Clearly, acceleration demands more work – and to what end? There are only so many hours in a day, and this additional expenditure of energy reduces individuals’ ability to engage in life’s essential activities: family, leisure, community, citizenship, spiritual yearnings and self-development.

I get by perfectly well without most of those things, and I'm not overworked. Family? No thanks. Community? I have the internet. Spiritual yearnings? Don't make me laugh.

And yet, rants aside, the basic premise of the article still appeals to me:

In a hypermodern society propelled by the twin engines of acceleration and excess, doing nothing is equated with waste, laziness, lack of ambition, boredom or “down” time.

Gotta worship at the altar of Holy Productivity.

Like I said, I don't do "nothing." And I don't get bored easily.

As legends go, Isaac Newton grasped the law of gravity sitting under an apple tree. Archimedes discovered the law of buoyancy relaxing in his bathtub, while Albert Einstein was well-known for staring for hours into space in his office.

Sadly, at least two of those are apocryphal. Still, mythology reflects human attitudes, and those clearly show that our attitude used to be "sometimes you just gotta sit."

Danish researchers found that students who disconnected from Facebook for just one week reported notable increases in life satisfaction and positive emotions.

That's funny. I've been disconnected from Facebook since before this article was written. Never even had a Twatter account.

Different social movements are addressing the problem of acceleration. The Slow Food movement, for example, is a grassroots campaign that advocates a form of deceleration by rejecting fast food and factory farming.
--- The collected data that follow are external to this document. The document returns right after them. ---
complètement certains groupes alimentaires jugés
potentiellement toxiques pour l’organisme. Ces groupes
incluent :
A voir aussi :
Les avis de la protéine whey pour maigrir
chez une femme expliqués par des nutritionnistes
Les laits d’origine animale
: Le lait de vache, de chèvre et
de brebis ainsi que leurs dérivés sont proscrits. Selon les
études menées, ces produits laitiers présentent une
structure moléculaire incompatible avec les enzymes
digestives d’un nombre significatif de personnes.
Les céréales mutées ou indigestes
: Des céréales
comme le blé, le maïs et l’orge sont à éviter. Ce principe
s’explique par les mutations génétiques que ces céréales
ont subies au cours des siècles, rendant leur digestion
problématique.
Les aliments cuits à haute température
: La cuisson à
Now that's a phrase I haven't heard in a long time. A long time, indeed. I wonder if it's still going on. Not that I care. Factory farming is essential to feeding the teeming eight billion of us, which makes that "movement" the absolute picture of privilege (if it's not astroturf to begin with). And as "slow food" is always immediately followed by "movement," all I can think about is constipation.

French philosopher Albert Camus perhaps put it best when he wrote, “Idleness is fatal only to the mediocre.”

All due respect to Camus, but the vast majority of us are mediocre.

But that doesn't mean we can't improve through idleness.